INSTRUCTIONS:
1. Answer these questions from the text about the RRW program:
(a) Which NNSA spokesman contradicted Brooks in the Washington Post?
(b) Which senator received a letter from Energy Secretary Samuel Bodman about the RRW?
(c) Which location does the advisory board report name as a possible site for consolidating weapons work?
2. Pick up the text about the RRW program where it ends and write what comes next.

DOCUMENT EXTRACT:
################

Not surprisingly, Brooks's testimony provoked sharp and immediate responses from opponents of new weapons development. Democratic Cong. Ellen Tauscher of California, whose district includes Livermore, told the Washington Post, “They are determined to build new weapons, and whatever logical argument we come up with in a bipartisan way, they jump the fence.” In response, NNSA spokesman Bryan Wilkes contradicted Brooks, telling the Post, “The focus of the RRW program is to extend the life of those military capabilities provided by existing warheads, not develop warheads for new or different military missions.” 9 But, significantly, Brooks asked that a statement by Mira Ricardel, the acting assistant secretary of defense for international security policy, be inserted in the RRW hearing's record: “We don't need a smaller Cold War era nuclear stockpile; we need capabilities appropriate for twenty-first century threats.” 10
Indeed, the purpose of the RRW tends to be very much in the eye of the beholder. According to the New York Times, John Harvey, NNSA's director of policy and planning, “said the culminating stages of the program would include ‘the full-scale engineering development’ of new prototype warheads.” Harvey claims: “Our goal is to carry out this program without the need for nuclear testing. But there's no guarantees in this business, and I can't prove to you that I can do that right now.” 11
Testifying at a Senate budget hearing in mid-February, Energy Secretary Samuel Bodman said that the RRW is “a matter of maintaining what we have. I think some have suggested it's creating something new. It's maintaining what we have.” 12 Yet in a letter to Democratic Sen. Dianne Feinstein of California less than a month later, Bodman wrote that, “If, in the future, the [Defense Department] identifies requirements for new or different military capabilities, it is conceivable that certain concepts identified in the RRW program could be applied in the development of warheads to meet these new requirements.” 13
This view was echoed in early April, when NNSA deputy administrator Everet Beckner told the Oakland Tribune in a revealing comment that the development of new warheads or new military capabilities is “not the primary objective, but [it] would be a fortuitous associated event.” In an interview a few days later with the Albuquerque Journal, Beckner again refused to rule out this possibility. “I think we don't really know yet,” he said of the ultimate outcome of the program. 14
But, as it turns out, they do know the ultimate outcome. It's now a matter of public record. In mid-July, three months after Brooks testified before the Senate Armed Services subcommittee, a Secretary of Energy Advisory Board task force released a report on the future of the weapons complex (originally requested by Hobson in 2004) that Brooks had mentioned and that clearly influenced his testimony. The report presents a sweeping vision for what the complex, and the stockpile, should look like in 2030. Its core recommendation is to consolidate all weapons production, disassembly, and fissile material storage functions at one location, possibly the Nevada Test Site. “The immediate initiation” of work on the RRW program will make this possible.
RRW tag team: Cong. David Hobson (left) and Sen. Pete Domenici (right).

################

[Chart comprehension data]
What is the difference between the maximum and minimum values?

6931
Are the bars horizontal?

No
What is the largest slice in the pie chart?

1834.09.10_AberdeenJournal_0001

################

RESPONSES IN ORDER:
1.
(a) Bryan Wilkes
(b) Democratic Sen. Dianne Feinstein of California
(c) The Nevada Test Site

2.
Like several previous statements from inside the nuclear bureaucracy, this report demonstrates that even before the RRW program gets fully under way, it is already moving well beyond the parameters Hobson demarcated in 2004. “Specific operational military characteristics of the 2030 stockpile are not yet defined,” notes the report. “However, the task force believes that the RRW is the first of a family of warheads that embodies all of the desirable characteristics of the sustainable stockpile. Furthermore, the task force envisions a stockpile that is continuously modernized through a series of design-production cycles that would allow the stockpile to meet an evolving or changing threat environment.” The task force also “recommends that a new version of the RRW, incorporating new design concepts and surety features, be initiated on planned five-year cycles. This family of weapons will form the basis of the sustainable stockpile of the future that will replace the current Cold War stockpile.” 15
What's remarkable about this report is that it presents a fully formed plan for overhauling the weapons complex, even as the authors acknowledge there are no specific military requirements for nuclear weapons this far into the future. In effect, they lay out a self-justifying blueprint for regularly replacing the entire current stockpile with new classes of thoroughly modern warheads to meet any and every contingency.
Time for a real debate
The Energy Department requested $9.4 million for the RRW in fiscal 2006. This was subsequently increased to $25 million by Hobson and Domenici's subcommittees. (Domenici, however, has already included language in his version of the bill prohibiting any spending to implement the task force's recommendations. “While there is always room for improvement,” Domenici said, “I believe our labs are doing good work and I do not think we should rush into any quick fixes.”) 16 The House and Senate Armed Services committees, however, while endorsing the RRW, authorized spending only the amount requested by the administration. Final action on all these bills was pending as this article went to press.
For their part, congressional Democrats have made clear they are “willing to explore the concept of the RRW program” but that their unequivocal support will come only if it meets a number of explicit criteria, including leading to “dramatic reductions in the nuclear arsenal, including complete dismantlement of the weapons and safe disposal of fissile components,” reducing “the reliance of the U.S. on nuclear weapons and de-emphasiz[ing] the military utility of nuclear weapons,” and leading to “ratification and entry into force of the Comprehensive Test Ban Treaty.” In addition, the program should not “introduce new mission or new weapon requirements, particularly for tactical military purposes.” 17
Yet, if the RRW program proceeds it will almost certainly gradually supersede stockpile stewardship, transforming, its advocates hope, the arsenal and the weapons production complex into a more modern, more agile, and less expensive operation. Whether this is desirable, necessary, or feasible are matters that have thus far received relatively little attention.
Through all of this, there is an unspoken assumption that nuclear deterrence must continue to be a major element of U.S. security policy for the foreseeable future. Few people, certainly not in Congress, are willing to question this assumption, at least not publicly.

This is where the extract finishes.